What do you mean by middle tier players?
What I would define as middle tier players are those signing for $2,000,000 to $3,000,000 per year, with 2-3 years guaranteed.
In 2010, Aubrey Huff was such a player.
He signed a one year for $3,000,000. One good year later he is at something like $11,000,000 per year for 2 years guaranteed.
It is hard to imagine there are 10 or so totally over paid players in the draft who will have their salaries slotted and controlled where the dollars will make any difference for middle tier players.
Most teams also have a draft budget.
If they pay player #1 a certain amount that is excessive, others down the draft number get less.
Simple fact.
The other aspect that does not truly add up is the draft controls costs. Most MLB teams are paying free agent $$$ to Latin, Asian and other players.
Finally, as all the tricks the Dodgers(well the McCourts) have played to disguise revenue and profit even from MLB, the amount of distrust should be even greater.
quote:
Originally posted by Pop Up Hitter dad:
Quote: Great point about the international draft, 16 year old foreign players getting millions of dollars and no players seem to mind that?

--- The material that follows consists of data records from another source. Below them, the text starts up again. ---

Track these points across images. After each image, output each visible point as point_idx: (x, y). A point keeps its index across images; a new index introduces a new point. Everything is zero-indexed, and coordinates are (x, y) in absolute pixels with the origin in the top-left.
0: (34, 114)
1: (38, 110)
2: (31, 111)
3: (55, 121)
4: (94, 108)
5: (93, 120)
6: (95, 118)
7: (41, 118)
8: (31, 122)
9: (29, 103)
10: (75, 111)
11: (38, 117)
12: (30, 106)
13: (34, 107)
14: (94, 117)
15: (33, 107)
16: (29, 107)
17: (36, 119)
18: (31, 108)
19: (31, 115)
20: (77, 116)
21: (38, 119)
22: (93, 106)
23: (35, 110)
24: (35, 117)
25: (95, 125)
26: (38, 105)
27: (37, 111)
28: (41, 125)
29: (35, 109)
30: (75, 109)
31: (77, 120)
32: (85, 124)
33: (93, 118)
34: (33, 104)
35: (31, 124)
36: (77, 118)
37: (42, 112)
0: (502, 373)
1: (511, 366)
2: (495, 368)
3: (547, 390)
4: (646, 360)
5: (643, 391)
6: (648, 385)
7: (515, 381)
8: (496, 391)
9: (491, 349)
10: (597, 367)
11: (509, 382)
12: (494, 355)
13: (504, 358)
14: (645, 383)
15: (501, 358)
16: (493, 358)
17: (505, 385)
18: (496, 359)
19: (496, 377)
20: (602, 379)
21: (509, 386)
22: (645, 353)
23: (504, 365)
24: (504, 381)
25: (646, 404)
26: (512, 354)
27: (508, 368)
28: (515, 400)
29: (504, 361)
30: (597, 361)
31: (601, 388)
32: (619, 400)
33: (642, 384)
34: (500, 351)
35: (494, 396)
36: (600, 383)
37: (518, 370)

TPM, that's because most of the MLB players are foreign themselves.


Are most of the MLB players foreign? Someone have some stats on that, I don't know.
My statement only reflects paying 16 year olds getting millions of dollars, I don't care where they come from, that is JMO. The really big bucks that are paid out in bonus money only goes to a few, and infielddad is correct, they have budgets for drafts and no one can force any team to spend their money (or not spend it). I like the idea of the minimum salary being raised.
I don't feel sorry for the small market teams that cry broke, no one says they HAVE to pick the #1 guy, but they do, because in reality they have made some really nice money from them even before they hit the ML field.
I think a lot of resentment comes from the fact that these guys have put in time, years in milb and then MLB before they can negotiate for big bucks. The issue is that the majority most 29+ players have past their prime, they had their chance in their earlier years to make mega bucks they also dream about. They want their experience to make up for lack of exceptional talent, which is seen in many young players of today. In a way I understand that.
Foreign players will likely be included in the amateur draft, but it's still in the negotiation stages with the MLBPU and MLBO.

When someone states "take the money while you can", that statement has been going on since the 80's to be honest with you.

The number of MLB free-agents signing this year will add more players in the compensatory/sandwich pick parts of the first, second and third rounds. The slotting system has not been adhered to by all MLB teams and MLB has bent a bit to allow over paying past slot recommendations. If the MLB office, Owners and Union can agree to bonus signing limits (doubt this will ever happen) then perhaps some consistency in bonus payouts will occur, again doubtful.

Slotting imho is never going to be agreed upon as long as bonuses are publicized and there are agents.
It is not a foregone conclusion that international free agents will be included in the upcoming draft. The implementation of an international draft will be very difficult. How will a player in Japan, Cuba, or Venezuela be regulated? If there is an international draft it will most likely be limited to the Dominican Republic and a few non-relevant countries.